> _Description of the task_
Your transcription must include every record word for word and no pictures.
(Extracted records begins)
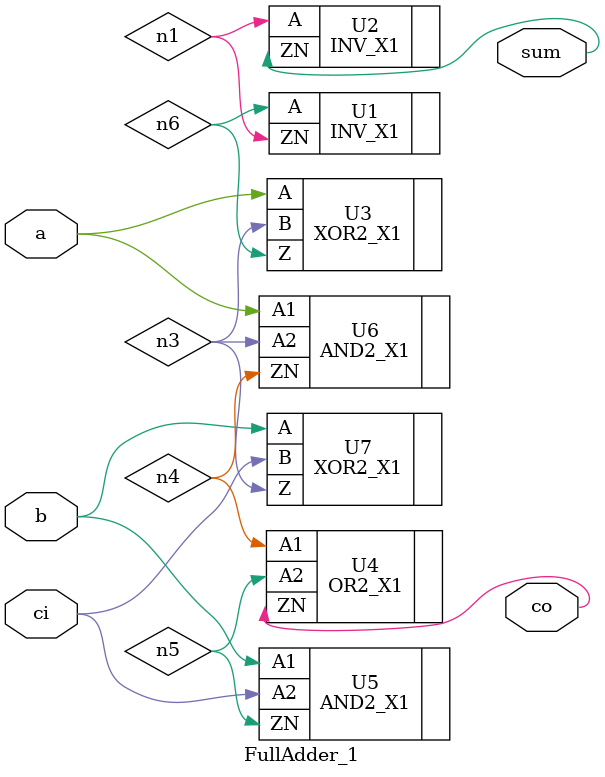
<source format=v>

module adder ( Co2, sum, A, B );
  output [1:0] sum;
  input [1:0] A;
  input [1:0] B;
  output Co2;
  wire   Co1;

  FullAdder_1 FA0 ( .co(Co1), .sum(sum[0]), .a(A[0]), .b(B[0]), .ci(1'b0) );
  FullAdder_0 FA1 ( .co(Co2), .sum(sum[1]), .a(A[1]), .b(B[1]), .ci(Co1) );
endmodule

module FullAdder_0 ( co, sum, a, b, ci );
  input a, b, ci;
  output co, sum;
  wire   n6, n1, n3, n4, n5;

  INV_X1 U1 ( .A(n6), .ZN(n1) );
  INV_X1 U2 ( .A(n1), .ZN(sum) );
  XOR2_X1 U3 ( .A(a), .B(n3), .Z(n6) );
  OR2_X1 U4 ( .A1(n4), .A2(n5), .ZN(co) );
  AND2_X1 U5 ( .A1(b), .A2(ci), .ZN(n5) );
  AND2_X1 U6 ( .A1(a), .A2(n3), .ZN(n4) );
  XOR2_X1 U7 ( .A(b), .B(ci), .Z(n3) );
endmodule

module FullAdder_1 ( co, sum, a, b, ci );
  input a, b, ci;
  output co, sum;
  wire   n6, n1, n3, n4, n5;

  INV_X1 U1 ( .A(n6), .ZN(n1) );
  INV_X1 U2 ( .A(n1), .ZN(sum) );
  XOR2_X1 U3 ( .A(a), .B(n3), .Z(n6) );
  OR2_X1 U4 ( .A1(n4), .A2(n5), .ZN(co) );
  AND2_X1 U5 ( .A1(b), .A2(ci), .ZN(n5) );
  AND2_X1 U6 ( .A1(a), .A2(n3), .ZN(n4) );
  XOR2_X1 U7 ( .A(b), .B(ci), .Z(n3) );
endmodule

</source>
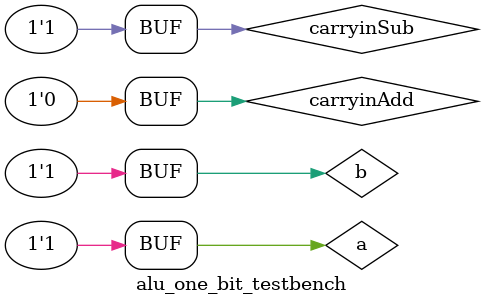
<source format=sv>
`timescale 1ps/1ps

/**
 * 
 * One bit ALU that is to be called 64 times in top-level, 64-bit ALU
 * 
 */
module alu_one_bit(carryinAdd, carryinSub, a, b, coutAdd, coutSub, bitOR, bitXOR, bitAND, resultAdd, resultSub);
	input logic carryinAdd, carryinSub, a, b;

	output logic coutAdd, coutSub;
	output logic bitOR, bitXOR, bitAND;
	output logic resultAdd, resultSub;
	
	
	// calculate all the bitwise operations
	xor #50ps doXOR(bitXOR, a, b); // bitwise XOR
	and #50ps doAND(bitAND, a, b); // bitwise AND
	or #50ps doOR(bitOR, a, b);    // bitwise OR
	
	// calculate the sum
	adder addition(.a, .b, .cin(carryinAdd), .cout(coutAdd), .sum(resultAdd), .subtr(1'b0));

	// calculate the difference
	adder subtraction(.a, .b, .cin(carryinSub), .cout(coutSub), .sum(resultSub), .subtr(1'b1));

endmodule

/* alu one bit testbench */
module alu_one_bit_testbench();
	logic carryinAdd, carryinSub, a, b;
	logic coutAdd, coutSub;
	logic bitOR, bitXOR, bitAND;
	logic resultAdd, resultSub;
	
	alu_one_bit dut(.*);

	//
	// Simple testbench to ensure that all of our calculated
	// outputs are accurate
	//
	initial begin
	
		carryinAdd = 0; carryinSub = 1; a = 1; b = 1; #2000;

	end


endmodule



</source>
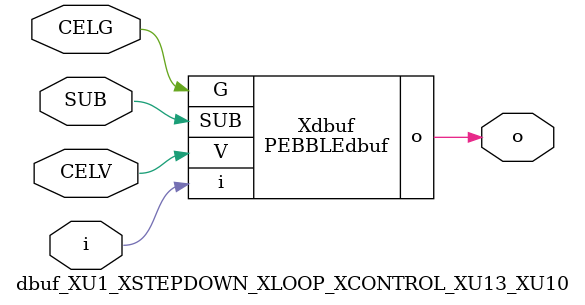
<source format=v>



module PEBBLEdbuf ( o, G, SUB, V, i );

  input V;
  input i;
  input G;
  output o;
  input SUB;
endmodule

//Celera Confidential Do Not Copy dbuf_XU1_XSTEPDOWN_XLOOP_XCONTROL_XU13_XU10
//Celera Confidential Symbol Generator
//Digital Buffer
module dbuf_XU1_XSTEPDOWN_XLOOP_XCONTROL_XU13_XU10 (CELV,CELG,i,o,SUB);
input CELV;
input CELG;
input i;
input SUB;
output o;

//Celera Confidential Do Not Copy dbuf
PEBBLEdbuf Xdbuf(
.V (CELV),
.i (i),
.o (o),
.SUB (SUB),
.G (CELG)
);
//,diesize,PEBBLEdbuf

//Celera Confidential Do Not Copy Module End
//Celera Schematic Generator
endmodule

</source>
(Extracted records ends)
> _Exercise response_
<source format=v>

module adder ( Co2, sum, A, B );
  output [1:0] sum;
  input [1:0] A;
  input [1:0] B;
  output Co2;
  wire   Co1;

  FullAdder_1 FA0 ( .co(Co1), .sum(sum[0]), .a(A[0]), .b(B[0]), .ci(1'b0) );
  FullAdder_0 FA1 ( .co(Co2), .sum(sum[1]), .a(A[1]), .b(B[1]), .ci(Co1) );
endmodule

module FullAdder_0 ( co, sum, a, b, ci );
  input a, b, ci;
  output co, sum;
  wire   n6, n1, n3, n4, n5;

  INV_X1 U1 ( .A(n6), .ZN(n1) );
  INV_X1 U2 ( .A(n1), .ZN(sum) );
  XOR2_X1 U3 ( .A(a), .B(n3), .Z(n6) );
  OR2_X1 U4 ( .A1(n4), .A2(n5), .ZN(co) );
  AND2_X1 U5 ( .A1(b), .A2(ci), .ZN(n5) );
  AND2_X1 U6 ( .A1(a), .A2(n3), .ZN(n4) );
  XOR2_X1 U7 ( .A(b), .B(ci), .Z(n3) );
endmodule

module FullAdder_1 ( co, sum, a, b, ci );
  input a, b, ci;
  output co, sum;
  wire   n6, n1, n3, n4, n5;

  INV_X1 U1 ( .A(n6), .ZN(n1) );
  INV_X1 U2 ( .A(n1), .ZN(sum) );
  XOR2_X1 U3 ( .A(a), .B(n3), .Z(n6) );
  OR2_X1 U4 ( .A1(n4), .A2(n5), .ZN(co) );
  AND2_X1 U5 ( .A1(b), .A2(ci), .ZN(n5) );
  AND2_X1 U6 ( .A1(a), .A2(n3), .ZN(n4) );
  XOR2_X1 U7 ( .A(b), .B(ci), .Z(n3) );
endmodule

</source>
<source format=sv>
`timescale 1ps/1ps

/**
 * 
 * One bit ALU that is to be called 64 times in top-level, 64-bit ALU
 * 
 */
module alu_one_bit(carryinAdd, carryinSub, a, b, coutAdd, coutSub, bitOR, bitXOR, bitAND, resultAdd, resultSub);
	input logic carryinAdd, carryinSub, a, b;

	output logic coutAdd, coutSub;
	output logic bitOR, bitXOR, bitAND;
	output logic resultAdd, resultSub;
	
	
	// calculate all the bitwise operations
	xor #50ps doXOR(bitXOR, a, b); // bitwise XOR
	and #50ps doAND(bitAND, a, b); // bitwise AND
	or #50ps doOR(bitOR, a, b);    // bitwise OR
	
	// calculate the sum
	adder addition(.a, .b, .cin(carryinAdd), .cout(coutAdd), .sum(resultAdd), .subtr(1'b0));

	// calculate the difference
	adder subtraction(.a, .b, .cin(carryinSub), .cout(coutSub), .sum(resultSub), .subtr(1'b1));

endmodule

/* alu one bit testbench */
module alu_one_bit_testbench();
	logic carryinAdd, carryinSub, a, b;
	logic coutAdd, coutSub;
	logic bitOR, bitXOR, bitAND;
	logic resultAdd, resultSub;
	
	alu_one_bit dut(.*);

	//
	// Simple testbench to ensure that all of our calculated
	// outputs are accurate
	//
	initial begin
	
		carryinAdd = 0; carryinSub = 1; a = 1; b = 1; #2000;

	end


endmodule



</source>
<source format=v>



module PEBBLEdbuf ( o, G, SUB, V, i );

  input V;
  input i;
  input G;
  output o;
  input SUB;
endmodule

//Celera Confidential Do Not Copy dbuf_XU1_XSTEPDOWN_XLOOP_XCONTROL_XU13_XU10
//Celera Confidential Symbol Generator
//Digital Buffer
module dbuf_XU1_XSTEPDOWN_XLOOP_XCONTROL_XU13_XU10 (CELV,CELG,i,o,SUB);
input CELV;
input CELG;
input i;
input SUB;
output o;

//Celera Confidential Do Not Copy dbuf
PEBBLEdbuf Xdbuf(
.V (CELV),
.i (i),
.o (o),
.SUB (SUB),
.G (CELG)
);
//,diesize,PEBBLEdbuf

//Celera Confidential Do Not Copy Module End
//Celera Schematic Generator
endmodule

</source>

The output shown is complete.